Fall Festival Kickstarts Education Classes


In the outdoor classroom area, preschoolers watch their toy cars barrel down a DIYracetrack. Others sit at tables completing crafts and activities created by Morris Hill students, who just had the opportunity to lead their first circle time. There’s laughter, singing, and dancing– a little bit of normalcy for a class that has not been immune to the limitations of COVID. 

Outdoor education days offer a new entrance into the world of education for students across the district. This immersive program is fittingly named the Bear and Blocks of Learning. Most recently, the Morris Hills Exploring Early Childhood and Intro to Education classes hosted a Fall Festival on October 21st and 22nd.

In previous years, preschoolers arrived at the school for educational days. These classes happened Monday through Thursday. The student teachers would be split into four groups: planning, preparing, observing, and teaching. These phases of work would occur over multiple blocks, with only four students teaching at a time. 

But times have changed; and so has the class.

Outdoor Education Days began this year, a new effort to work around pandemic restrictions. Unlike the class’s structure prior to COVID, planning and preparation usually happen within one block. Students do not prepare in groups, but rather individually. Although teaching time is limited, the benefit is that every student has a role in teaching– it’s all-hands-on deck. The climate of being outdoors brings the extra challenge of a parking lot and lots of space to roam. While it may not be typical of the course, it’s a step in the right direction, one that emphasizes shared leadership.

“We want to have a practical, hands-on experience for high school students,” shared Mrs. Godleski, the Hills Exploring Childhood teacher. “It offers a point of reference so we can refer back to those memories of interacting with the kids in class.”

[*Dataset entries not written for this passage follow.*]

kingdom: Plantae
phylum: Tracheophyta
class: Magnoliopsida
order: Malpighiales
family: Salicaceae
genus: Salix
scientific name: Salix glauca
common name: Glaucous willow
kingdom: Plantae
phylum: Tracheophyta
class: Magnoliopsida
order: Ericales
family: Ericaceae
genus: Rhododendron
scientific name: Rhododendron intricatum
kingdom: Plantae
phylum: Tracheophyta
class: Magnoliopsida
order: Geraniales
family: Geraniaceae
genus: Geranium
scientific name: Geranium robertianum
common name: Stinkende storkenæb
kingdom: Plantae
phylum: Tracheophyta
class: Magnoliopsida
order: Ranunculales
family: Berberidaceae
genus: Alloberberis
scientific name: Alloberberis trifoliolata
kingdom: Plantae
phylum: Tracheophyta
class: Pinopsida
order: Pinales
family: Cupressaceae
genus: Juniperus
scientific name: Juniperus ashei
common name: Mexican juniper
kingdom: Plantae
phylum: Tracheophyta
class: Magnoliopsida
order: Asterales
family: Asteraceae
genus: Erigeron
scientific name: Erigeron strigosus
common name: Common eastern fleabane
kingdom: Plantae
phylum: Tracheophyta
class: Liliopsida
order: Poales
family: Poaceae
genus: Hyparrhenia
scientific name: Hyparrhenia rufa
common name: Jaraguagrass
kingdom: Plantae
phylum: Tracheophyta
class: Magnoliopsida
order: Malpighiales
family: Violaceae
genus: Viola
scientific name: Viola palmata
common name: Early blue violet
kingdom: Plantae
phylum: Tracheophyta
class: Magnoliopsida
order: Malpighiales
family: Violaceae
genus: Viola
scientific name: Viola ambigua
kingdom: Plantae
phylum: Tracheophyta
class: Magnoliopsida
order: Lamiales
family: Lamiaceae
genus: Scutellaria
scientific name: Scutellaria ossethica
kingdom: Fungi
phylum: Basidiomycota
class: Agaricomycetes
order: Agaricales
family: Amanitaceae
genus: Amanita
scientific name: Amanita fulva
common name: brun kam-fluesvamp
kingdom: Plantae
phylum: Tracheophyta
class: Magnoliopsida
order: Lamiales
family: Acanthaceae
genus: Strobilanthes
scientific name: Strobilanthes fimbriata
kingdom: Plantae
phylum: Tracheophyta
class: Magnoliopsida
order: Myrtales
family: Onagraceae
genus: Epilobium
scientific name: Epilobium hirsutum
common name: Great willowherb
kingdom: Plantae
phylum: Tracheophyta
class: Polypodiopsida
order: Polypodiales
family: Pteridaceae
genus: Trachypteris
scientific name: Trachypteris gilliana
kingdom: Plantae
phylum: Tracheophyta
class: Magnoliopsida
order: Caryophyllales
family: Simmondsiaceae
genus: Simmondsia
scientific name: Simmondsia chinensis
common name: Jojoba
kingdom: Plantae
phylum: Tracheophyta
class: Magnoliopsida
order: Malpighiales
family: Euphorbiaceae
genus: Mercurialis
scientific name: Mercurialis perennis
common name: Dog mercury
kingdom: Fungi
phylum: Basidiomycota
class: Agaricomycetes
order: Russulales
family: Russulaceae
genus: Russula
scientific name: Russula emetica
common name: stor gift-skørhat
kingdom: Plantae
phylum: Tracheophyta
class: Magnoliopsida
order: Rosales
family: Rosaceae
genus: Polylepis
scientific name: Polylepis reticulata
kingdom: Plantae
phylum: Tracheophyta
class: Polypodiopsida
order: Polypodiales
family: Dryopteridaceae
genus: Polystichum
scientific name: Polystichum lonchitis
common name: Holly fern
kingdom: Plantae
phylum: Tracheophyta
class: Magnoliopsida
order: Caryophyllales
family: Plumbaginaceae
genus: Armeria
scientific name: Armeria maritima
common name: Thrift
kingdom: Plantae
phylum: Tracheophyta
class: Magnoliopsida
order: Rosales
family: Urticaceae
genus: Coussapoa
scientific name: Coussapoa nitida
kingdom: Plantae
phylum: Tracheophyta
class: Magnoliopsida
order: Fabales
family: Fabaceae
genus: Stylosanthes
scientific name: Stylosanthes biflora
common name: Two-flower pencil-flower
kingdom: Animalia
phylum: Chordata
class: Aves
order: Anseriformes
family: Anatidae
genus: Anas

Masked and ready to learn, preschoolers arrived with their parents to take part in lesson plans led solely by the students, and guided by Mrs. Godleski and Mrs. Sabo.The activities were fall-themed, including making witch and vampire paper bag puppets, a pumpkin counting activity, ghost bowling, and so many more. High schoolers faced challenges, and learned what teaching truly entails.

Mrs. Godleski expounded on these interactions, stating, “It’s what makes learning come to life– taking the initiative and understanding what really works in a classroom.”

The Fall Festival was the first educational day of the Bear and Blocks of Learning and the teachers and students alike agree it was overall a success. That’s what one can call learning around the learning curve.